Emissivity is the ratio of radiation emitted by a surface to the radiation emitted by a perfect black body at the same temperature. It is also described as an object's ability to emit or absorb infrared radiation. A perfect black body neither reflects nor transmits energy and has an emissivity of 1.0.

Infrared thermometers are available with fixed and adjustable emissivity. Most organic materials and painted or oxidized surfaces have and emissivity of 0.95; thus most units with fixed emissivity are preset at 0.95. Please see the following table for common emissivities.

 Material Emissivity
Asphalt 0.93 to 0.95
Ceramics and brick 0.80 to 0.95
Cloth 0.95
Concrete 0.94 to 0.95
Glass 0.76 to 0.85
Metals, unoxidized 0.02 to 0.21
Painted surfaces 0.74 to 0.96
Paper 0.50 to 0.95
Rubber 0.95
Sand 0.90
Snow 0.82 to 0.89
Soil 0.90 to 0.98
Steel, iron, oxidized 0.65 to 0.95
Steel, stainless 0.10 to 0.80
Water 0.93
Wood 0.89 to 0.94

Distance-to-spot size ratio is the relationship between the distance of the measuring device from the surface and the portion of the surface being measured. This ratio varies from unit to unit. The following example applies to a unit with a distance-to-spot size ratio of 6:1.

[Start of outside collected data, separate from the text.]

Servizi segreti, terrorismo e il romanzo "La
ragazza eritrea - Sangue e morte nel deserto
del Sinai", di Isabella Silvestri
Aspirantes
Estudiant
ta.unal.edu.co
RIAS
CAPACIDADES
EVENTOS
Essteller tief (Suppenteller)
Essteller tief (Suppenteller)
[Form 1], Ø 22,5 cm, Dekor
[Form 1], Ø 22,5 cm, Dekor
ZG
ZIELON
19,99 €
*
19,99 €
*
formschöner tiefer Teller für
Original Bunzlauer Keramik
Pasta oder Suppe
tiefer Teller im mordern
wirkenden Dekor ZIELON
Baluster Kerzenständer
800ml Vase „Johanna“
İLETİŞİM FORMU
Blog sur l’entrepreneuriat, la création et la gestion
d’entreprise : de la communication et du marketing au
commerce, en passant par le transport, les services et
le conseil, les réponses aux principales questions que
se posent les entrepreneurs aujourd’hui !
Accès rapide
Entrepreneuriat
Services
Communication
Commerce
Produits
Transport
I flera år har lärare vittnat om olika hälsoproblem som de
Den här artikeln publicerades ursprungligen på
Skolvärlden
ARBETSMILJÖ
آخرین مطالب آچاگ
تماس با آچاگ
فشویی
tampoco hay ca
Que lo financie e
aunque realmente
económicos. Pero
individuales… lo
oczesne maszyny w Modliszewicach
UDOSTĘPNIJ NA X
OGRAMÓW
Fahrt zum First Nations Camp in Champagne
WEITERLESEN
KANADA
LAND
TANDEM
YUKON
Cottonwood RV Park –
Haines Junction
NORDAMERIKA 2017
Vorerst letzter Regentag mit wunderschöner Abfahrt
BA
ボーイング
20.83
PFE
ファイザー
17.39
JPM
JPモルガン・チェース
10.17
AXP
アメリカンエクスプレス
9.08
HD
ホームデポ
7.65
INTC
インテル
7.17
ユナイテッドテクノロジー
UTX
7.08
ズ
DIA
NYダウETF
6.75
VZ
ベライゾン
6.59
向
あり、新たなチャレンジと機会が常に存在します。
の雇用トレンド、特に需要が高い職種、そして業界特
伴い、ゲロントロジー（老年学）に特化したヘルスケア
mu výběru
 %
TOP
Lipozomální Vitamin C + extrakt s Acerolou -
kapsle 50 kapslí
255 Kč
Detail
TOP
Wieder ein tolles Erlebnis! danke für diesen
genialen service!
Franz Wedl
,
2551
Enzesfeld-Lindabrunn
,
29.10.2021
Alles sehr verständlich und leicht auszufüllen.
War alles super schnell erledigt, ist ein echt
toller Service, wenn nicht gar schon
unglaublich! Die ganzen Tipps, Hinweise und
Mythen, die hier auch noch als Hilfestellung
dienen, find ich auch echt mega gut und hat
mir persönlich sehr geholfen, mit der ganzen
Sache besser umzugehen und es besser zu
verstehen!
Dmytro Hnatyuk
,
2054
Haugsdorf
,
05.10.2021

Advantages and Applications
Because infrared thermometers measure temperature without physically touching the object, they offer distinct advantages over contact thermometers. Infrared temperature measurement is ideal in cases:

- the object is too hot to touch
- the object is difficult to reach
- the substance must remain contaminant free
- the material is soft or wet or could be scratched or torn by a standard contact thermometer
- the object is moving
- the measurement must be as fast as possible

Furthermore, because the thermometer does not come in contact with the object:

- heat is NOT drawn away from the object affecting its true temperature (improving repeatability)
- infrared thermometers generally offer a longer life

Infrared thermometry is used widely in the following industries/applications:

Industrial/Electrical: Monitor steam systems, boiler operations, and motor/engine cooling systems performance; detect hot spots in electrical systems, panels and motor bearings. Widely used in all types of industries such as food, veterinary, paper, rubber, textiles, glass, plastics, metals, gas/electric utilities, cement, tires, pharmaceutical, asphalt, roofing, electronics, carpet/floor covering, and many more.

Heating and air conditioning: Monitor furnace and duct leakage; detect insulation breakdown; check ceilings, walls and floors for proper room temperature, heat loss and gain.

Food safety: Fast and convenient screening tool for both cold and hot foods for Food Safety and HACCP. No contamination or damage to the product. Easily take temperature of products moving on conveyors or hard to reach places. Verify equipment performance sanitation and process temperature conditions. Scan cooling systems, refrigerated display cases, trucks and storage areas before loading or stacking.

Educational: Non-laser models are economical and safe for student use.

Agriculture: Monitor plant temperatures for stress, monitor animal bedding to detect spoiling.

Fire Safety: To detect hot spots in walls, floors, etc. after fire is extinguished.

Potential Limitations
Infrared temperature measurement does have limitations and these should be considered before suggesting an IR thermometer for use in a given application.
IR measurement is affected by an object's emissivity. Most organic materials and painted surfaces have an emissivity of 0.95 (the standard pre-set in fixed emissivity units). Inaccurate readings result, however, when measuring shiny or polished metal surfaces. To compensate, the area being measured can be covered with masking tape or flat black paint. After the temperature of the tape or paint has come to an equilibrium with that of the surface, the area can be accurately measured. An IR thermometer with adjustable emissivity may also be employed.
It is also important to remember that the target area diameter increases proportionally as the distance from the thermometer to the surface increases (distance-to-spot size ratio). The unit is taking an average temperature of the target area and a larger area may result in less accurate measurements if temperatures vary across a given surface.